For Abyan, being raped was just the beginning of her ordeal. Abortion is illegal on Nauru and despite her continual pleas, Abyan was forced to wait until the authorities arranged for her to fly to Australia. By this point she had become deeply distressed and her physical health had deteriorated rapidly. On arrival in Australia she asked for some more time to ready herself for the abortion and for an explanation of how exactly it would be carried out. Instead she was secretly flown back to Nauru with Australia’s Immigration Minister, Peter Dutton, publicly proclaiming that she had decided not to proceed with the abortion.

Abyan’s story was one of those included in a recent report, published by the Australian Women in Support of Women on Nauru (AWSWN), titled “Protection Denied, Abuse Condoned: Women on Nauru at Risk”. The AWSWN organisation was set up last year, after Julie Macken, an Australian journalist and activist, became aware of what was happening on the island.

“I had covered the refugee and human rights situation whilst working as a features writer during the 90s and early 00s,” she tells Refinery29. “But then I read this article [in The Saturday Paper] last summer and it dawned on me that the situation was more awful than before. It was clear that it was worse than it’s ever been in terms of the hopelessness, the rape, the abuse, the humiliation, the insanity.”
Julie explains that the abuse is two-fold: women are suffering humiliation and harassment from those working in the camp itself, but those who have been released and live in the community are in even more danger. Included in AWSWN’s report is the case of one unnamed woman who, having been moved out of the detention centre, says she was raped while unconscious, having suffered a seizure, and another of a young African woman who has not come out of her room since being raped.

“No one has been prosecuted for these crimes,” explains Julie. “There’s not accountability, it’s like shooting fish in a barrel. It’s a hopeless situation.”

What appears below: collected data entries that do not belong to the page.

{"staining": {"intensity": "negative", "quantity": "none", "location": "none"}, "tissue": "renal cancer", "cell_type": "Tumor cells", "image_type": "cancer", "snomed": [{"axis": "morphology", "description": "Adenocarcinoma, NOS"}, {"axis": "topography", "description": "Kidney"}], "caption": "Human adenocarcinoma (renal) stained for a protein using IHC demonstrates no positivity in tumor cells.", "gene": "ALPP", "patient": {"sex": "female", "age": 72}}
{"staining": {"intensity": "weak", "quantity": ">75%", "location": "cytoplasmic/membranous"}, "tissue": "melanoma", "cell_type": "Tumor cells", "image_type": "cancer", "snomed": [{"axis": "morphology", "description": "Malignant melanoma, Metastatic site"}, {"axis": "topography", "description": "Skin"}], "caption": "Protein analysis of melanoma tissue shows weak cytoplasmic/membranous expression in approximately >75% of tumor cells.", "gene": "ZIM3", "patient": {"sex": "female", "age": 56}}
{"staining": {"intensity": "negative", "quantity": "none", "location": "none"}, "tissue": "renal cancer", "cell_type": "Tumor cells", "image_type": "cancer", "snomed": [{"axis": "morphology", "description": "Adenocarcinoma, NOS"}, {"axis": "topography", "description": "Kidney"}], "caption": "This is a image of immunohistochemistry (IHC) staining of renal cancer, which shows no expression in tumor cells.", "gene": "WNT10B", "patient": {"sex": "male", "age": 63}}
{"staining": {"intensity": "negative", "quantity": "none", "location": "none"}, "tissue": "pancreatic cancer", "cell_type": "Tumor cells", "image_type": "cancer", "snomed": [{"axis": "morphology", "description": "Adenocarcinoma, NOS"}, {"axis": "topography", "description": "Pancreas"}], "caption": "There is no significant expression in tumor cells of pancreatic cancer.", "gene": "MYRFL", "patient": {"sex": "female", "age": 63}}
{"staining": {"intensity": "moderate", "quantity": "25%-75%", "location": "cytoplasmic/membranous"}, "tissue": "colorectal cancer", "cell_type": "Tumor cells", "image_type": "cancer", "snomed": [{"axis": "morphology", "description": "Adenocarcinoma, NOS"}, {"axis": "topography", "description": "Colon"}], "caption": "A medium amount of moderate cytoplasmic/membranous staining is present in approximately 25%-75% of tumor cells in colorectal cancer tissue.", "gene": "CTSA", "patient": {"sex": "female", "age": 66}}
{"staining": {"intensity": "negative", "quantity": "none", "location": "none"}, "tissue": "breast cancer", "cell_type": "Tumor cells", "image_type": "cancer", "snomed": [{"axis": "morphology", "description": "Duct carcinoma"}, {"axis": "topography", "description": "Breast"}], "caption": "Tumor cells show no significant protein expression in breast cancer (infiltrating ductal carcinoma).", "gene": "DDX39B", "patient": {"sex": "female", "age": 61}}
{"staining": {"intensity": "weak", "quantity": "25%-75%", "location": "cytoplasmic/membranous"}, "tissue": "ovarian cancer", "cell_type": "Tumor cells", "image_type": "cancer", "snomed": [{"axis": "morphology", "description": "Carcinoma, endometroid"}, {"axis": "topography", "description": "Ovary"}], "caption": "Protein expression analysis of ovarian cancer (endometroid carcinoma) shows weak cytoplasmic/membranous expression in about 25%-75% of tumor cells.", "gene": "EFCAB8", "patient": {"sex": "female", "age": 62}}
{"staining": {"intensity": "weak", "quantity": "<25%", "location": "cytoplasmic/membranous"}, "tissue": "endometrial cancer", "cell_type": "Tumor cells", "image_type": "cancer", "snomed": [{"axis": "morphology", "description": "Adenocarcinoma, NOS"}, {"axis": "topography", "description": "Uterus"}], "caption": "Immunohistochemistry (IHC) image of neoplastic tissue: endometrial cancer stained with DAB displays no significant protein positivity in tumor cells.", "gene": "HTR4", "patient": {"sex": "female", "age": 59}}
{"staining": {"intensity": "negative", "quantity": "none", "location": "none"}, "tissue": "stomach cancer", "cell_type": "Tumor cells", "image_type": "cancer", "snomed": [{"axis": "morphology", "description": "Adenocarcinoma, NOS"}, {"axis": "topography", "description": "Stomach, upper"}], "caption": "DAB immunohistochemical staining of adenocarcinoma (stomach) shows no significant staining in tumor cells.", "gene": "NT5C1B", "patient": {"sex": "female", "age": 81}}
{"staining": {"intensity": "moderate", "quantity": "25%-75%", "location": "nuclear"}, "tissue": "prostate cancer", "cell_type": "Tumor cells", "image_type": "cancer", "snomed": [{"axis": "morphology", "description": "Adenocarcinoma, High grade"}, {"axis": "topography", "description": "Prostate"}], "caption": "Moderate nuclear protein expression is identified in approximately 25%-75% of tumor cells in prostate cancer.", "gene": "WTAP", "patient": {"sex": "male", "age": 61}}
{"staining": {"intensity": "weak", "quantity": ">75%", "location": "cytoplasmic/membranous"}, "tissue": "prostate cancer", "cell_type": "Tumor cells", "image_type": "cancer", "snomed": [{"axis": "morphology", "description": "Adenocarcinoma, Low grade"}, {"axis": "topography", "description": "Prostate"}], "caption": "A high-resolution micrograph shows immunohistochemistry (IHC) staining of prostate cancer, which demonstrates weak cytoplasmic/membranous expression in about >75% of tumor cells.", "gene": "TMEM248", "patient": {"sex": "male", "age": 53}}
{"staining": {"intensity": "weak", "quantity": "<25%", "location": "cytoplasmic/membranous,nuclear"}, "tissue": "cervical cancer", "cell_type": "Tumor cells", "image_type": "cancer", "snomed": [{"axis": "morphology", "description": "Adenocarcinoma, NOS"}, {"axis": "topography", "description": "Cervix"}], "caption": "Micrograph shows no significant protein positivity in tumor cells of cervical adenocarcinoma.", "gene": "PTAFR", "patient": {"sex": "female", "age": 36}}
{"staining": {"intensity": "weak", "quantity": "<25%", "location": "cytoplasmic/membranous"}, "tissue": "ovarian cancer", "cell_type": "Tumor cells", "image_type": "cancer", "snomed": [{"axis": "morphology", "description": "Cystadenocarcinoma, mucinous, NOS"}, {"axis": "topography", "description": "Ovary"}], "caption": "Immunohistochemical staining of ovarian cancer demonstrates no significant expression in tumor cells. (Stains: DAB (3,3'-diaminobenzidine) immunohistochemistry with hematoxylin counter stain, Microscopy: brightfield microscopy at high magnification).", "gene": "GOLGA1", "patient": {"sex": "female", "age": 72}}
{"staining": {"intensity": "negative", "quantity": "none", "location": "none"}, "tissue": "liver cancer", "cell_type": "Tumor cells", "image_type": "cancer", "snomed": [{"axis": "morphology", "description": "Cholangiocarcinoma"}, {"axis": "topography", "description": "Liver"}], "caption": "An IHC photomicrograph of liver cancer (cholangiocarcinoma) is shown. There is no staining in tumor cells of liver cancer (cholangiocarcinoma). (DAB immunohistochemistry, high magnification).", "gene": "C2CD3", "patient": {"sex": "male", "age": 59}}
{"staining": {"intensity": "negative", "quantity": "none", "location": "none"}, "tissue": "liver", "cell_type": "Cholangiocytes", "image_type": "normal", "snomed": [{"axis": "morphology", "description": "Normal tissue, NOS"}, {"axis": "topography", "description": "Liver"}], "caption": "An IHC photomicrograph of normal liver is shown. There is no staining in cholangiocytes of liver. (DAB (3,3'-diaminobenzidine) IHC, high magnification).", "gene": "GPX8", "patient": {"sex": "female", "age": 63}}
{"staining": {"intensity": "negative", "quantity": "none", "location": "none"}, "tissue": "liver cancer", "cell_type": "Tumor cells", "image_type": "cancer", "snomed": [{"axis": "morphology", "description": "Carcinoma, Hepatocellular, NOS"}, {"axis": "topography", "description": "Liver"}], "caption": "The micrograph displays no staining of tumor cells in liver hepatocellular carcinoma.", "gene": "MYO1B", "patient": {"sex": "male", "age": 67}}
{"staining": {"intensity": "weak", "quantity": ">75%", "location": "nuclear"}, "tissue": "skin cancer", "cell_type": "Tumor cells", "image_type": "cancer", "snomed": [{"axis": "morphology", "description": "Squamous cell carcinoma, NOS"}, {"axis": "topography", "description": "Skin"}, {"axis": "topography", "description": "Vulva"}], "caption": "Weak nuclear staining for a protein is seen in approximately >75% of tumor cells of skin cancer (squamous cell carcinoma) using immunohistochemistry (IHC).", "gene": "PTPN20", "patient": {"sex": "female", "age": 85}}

As well as the sexual harassment detailed in the recently leaked reports, the Nauru files revealed the extent of suffering for children being held in the detention centres; more than half of the reports (51.3%) involved children, many of whom were clearly extremely traumatised, as are their mothers. Julie comments: “The women who have children are so angry that they can’t protect their kids. I am a mother and I can think of no greater ill than not being able to protect my child. They are just so paralysed by fear and despair.”
The Guardian’s publication of the Nauru files has reignited outrage about Australia’s overly harsh immigration policies, but as of yet, no official enquiry has been launched. While the opposition party Labor has called for a Senate inquiry, Immigration Minister Peter Dutton’s response has been to downplay the reports, suggesting that many were not “substantiated” and announcing that he would not “be defamed” by the story.

Meanwhile, campaigners, charities and the politicians support the idea of shutting down Nauru and allowing those interned there to live in Australia, but the recent closure of Papua New Guinea’s Manus centre (another of Australia’s offshore detention facilities) sets a depressing precedent. Peter Dutton ruled out the prospect of the detainees settling in Australia, instead announcing that they could either remain on PNG or return to their country of origin.

Julie is realistic about the obstacles that AWSWN face in finding better treatment and support for women and children refugees on Nauru:

“I don’t know what we can do next. We’ve got to make it that it becomes more imperative for the government to declare an amnesty and shut these places down than to continue them, but I don’t know how. The only way is to allow the public sense of outrage and scandal to affect the way the political parties position themselves.”

It’s time for Australia to reflect on the actions of its government and decide what it stands for, she says. “I adore this country, I love this place, but I am utterly ashamed of what has happened here on so many levels.”